Shortcuts

Lamb

class mmpretrain.engine.optimizers.Lamb(params, lr=0.001, bias_correction=True, betas=(0.9, 0.999), eps=1e-06, weight_decay=0.01, grad_averaging=True, max_grad_norm=1.0, trust_clip=False, always_adapt=False)[source]

A pure pytorch variant of FuseLAMB (NvLamb variant) optimizer.

This class is copied from timm. The LAMB was proposed in Large Batch Optimization for Deep Learning - Training BERT in 76 minutes.

Parameters:
  • params (iterable) – iterable of parameters to optimize or dicts defining

  • groups. (parameter) –

  • lr (float, optional) – learning rate. (default: 1e-3)
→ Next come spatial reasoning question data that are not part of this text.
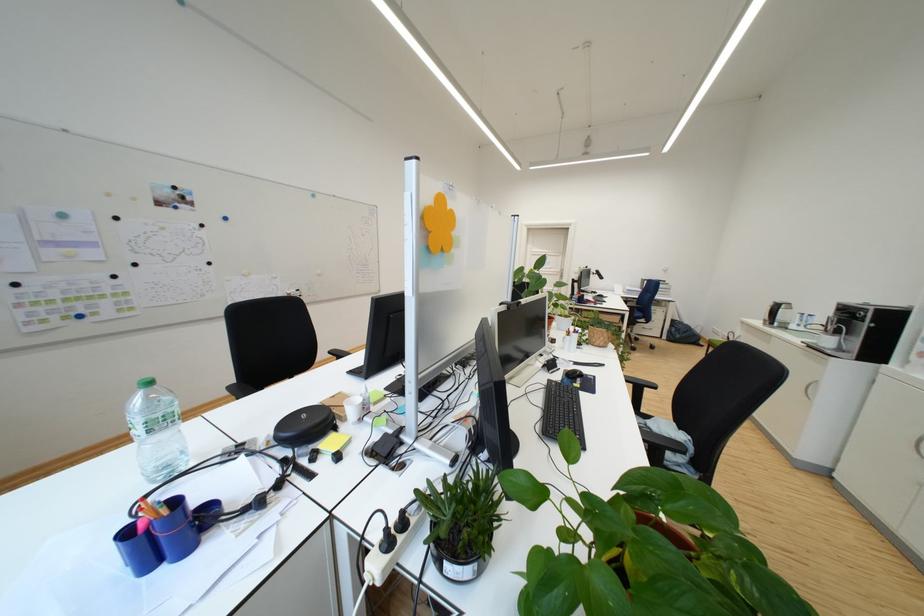
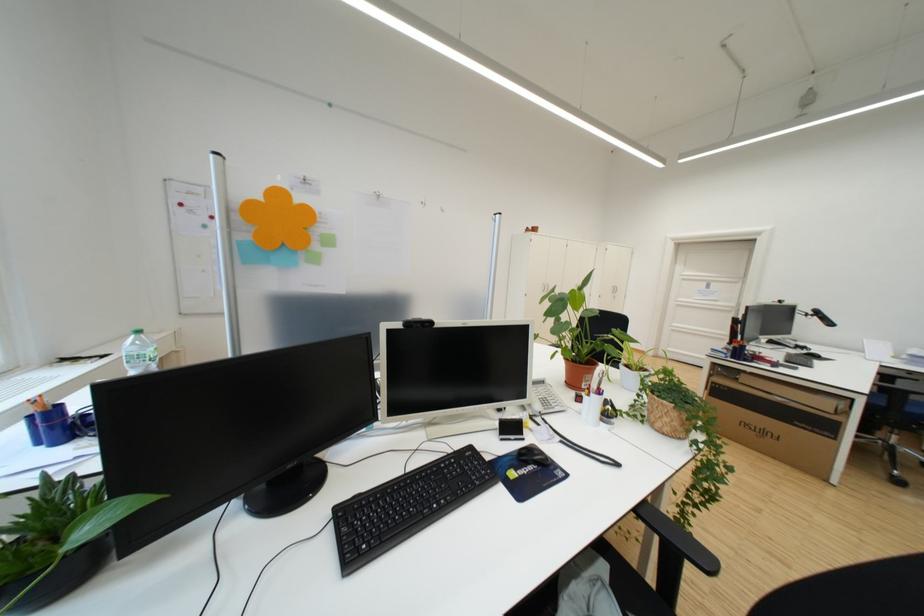
Locate, in the second image, the point that corresponds to the point at 659,392 in the first image.

(700, 567)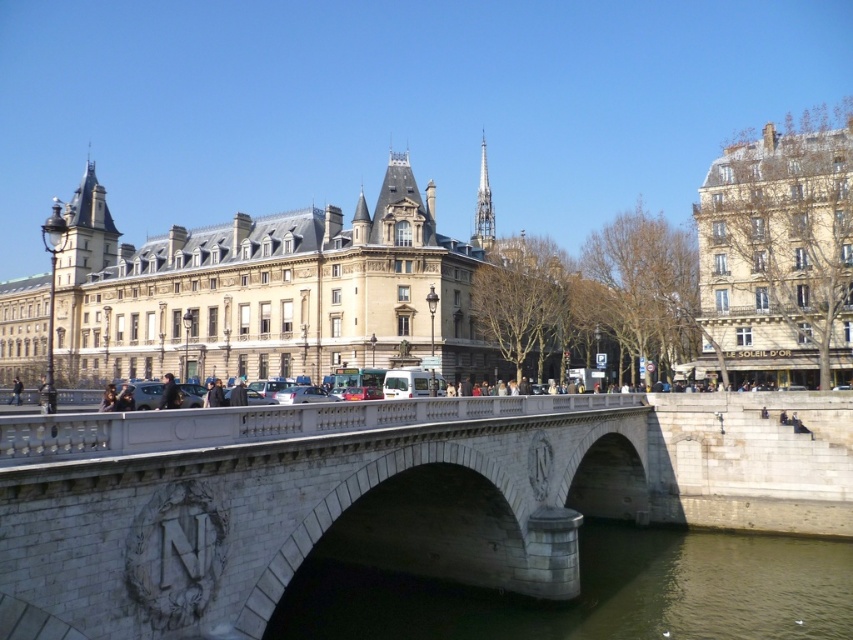
You are standing on the sidewalk next to the white stone bridge at center and want to take a photo of it. If your camera can focus on objects up to 100 feet away, will it be able to capture the bridge clearly?

The white stone bridge at center is 99.00 feet away from camera, so yes, the camera can focus on it clearly since it is within the 100 feet range.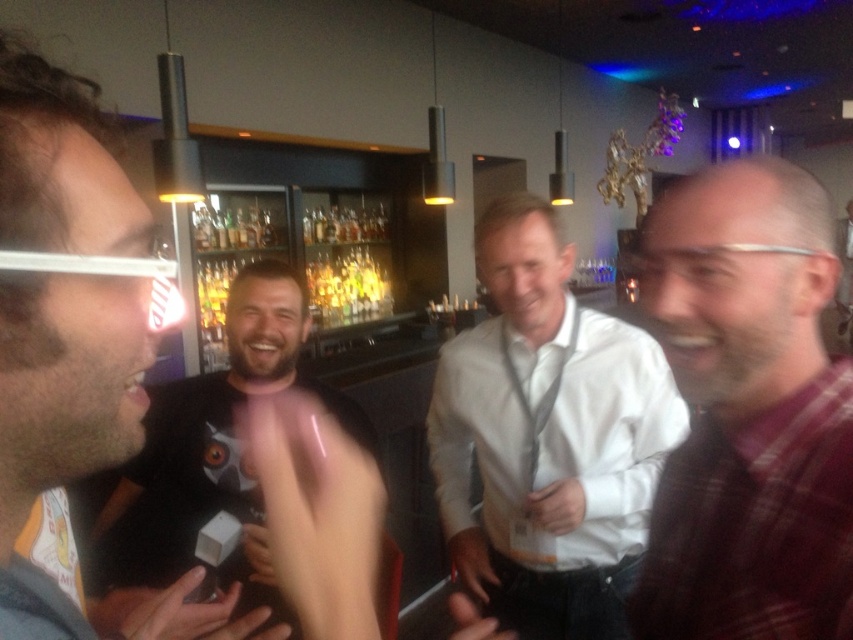
Question: Where is plaid fabric shirt at right located in relation to black matte t-shirt at center in the image?

Choices:
 (A) right
 (B) left

Answer: (A)

Question: Which is farther from the black matte t-shirt at center?

Choices:
 (A) plaid fabric shirt at right
 (B) matte black shirt at left
 (C) white shirt at center

Answer: (A)

Question: Is plaid fabric shirt at right positioned before matte black shirt at left?

Choices:
 (A) yes
 (B) no

Answer: (B)

Question: Among these points, which one is farthest from the camera?

Choices:
 (A) (192, 444)
 (B) (830, 637)

Answer: (A)

Question: Can you confirm if plaid fabric shirt at right is positioned above white shirt at center?

Choices:
 (A) no
 (B) yes

Answer: (B)

Question: Which of the following is the closest to the observer?

Choices:
 (A) white shirt at center
 (B) plaid fabric shirt at right
 (C) matte black shirt at left
 (D) black matte t-shirt at center

Answer: (C)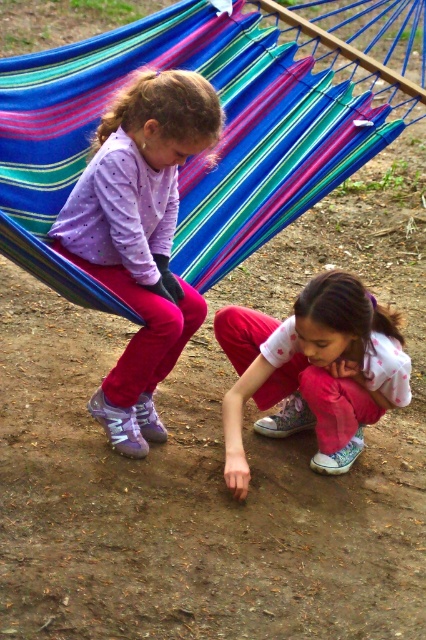
Between purple matte shirt at upper left and pink cotton pants at lower center, which one has more height?

purple matte shirt at upper left is taller.

Can you confirm if purple matte shirt at upper left is positioned below pink cotton pants at lower center?

No.

Is point (72, 189) positioned behind point (388, 340)?

No, (72, 189) is closer to viewer.

Where is `purple matte shirt at upper left`? purple matte shirt at upper left is located at coordinates (140, 237).

Between multicolored striped hammock at upper center and pink cotton pants at lower center, which one has less height?

multicolored striped hammock at upper center

Where is `multicolored striped hammock at upper center`? This screenshot has width=426, height=640. multicolored striped hammock at upper center is located at coordinates (224, 125).

This screenshot has height=640, width=426. Find the location of `multicolored striped hammock at upper center`. multicolored striped hammock at upper center is located at coordinates (224, 125).

Looking at this image, which of these two, multicolored striped hammock at upper center or purple matte shirt at upper left, stands taller?

purple matte shirt at upper left is taller.

What are the coordinates of `multicolored striped hammock at upper center` in the screenshot? It's located at point(224,125).

Is point (2, 196) positioned in front of point (127, 90)?

No, (2, 196) is further to viewer.

Locate an element on the screen. The height and width of the screenshot is (640, 426). multicolored striped hammock at upper center is located at coordinates (224, 125).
  • betas (Tuple[float, float], optional) – coefficients used for computing running averages of gradient and its norm. (default: (0.9, 0.999))

  • eps (float, optional) – term added to the denominator to improve numerical stability. (default: 1e-8)

  • weight_decay (float, optional) – weight decay (L2 penalty) (default: 0)

  • grad_averaging (bool, optional) – whether apply (1-beta2) to grad when calculating running averages of gradient. (default: True)

  • max_grad_norm (float, optional) – value used to clip global grad norm (default: 1.0)

  • trust_clip (bool) – enable LAMBC trust ratio clipping (default: False)

  • always_adapt (boolean, optional) – Apply adaptive learning rate to 0.0 weight decay parameter (default: False)

step(closure=None)[source]

Performs a single optimization step.

Parameters:

closure (callable, optional) – A closure that reevaluates the model and returns the loss.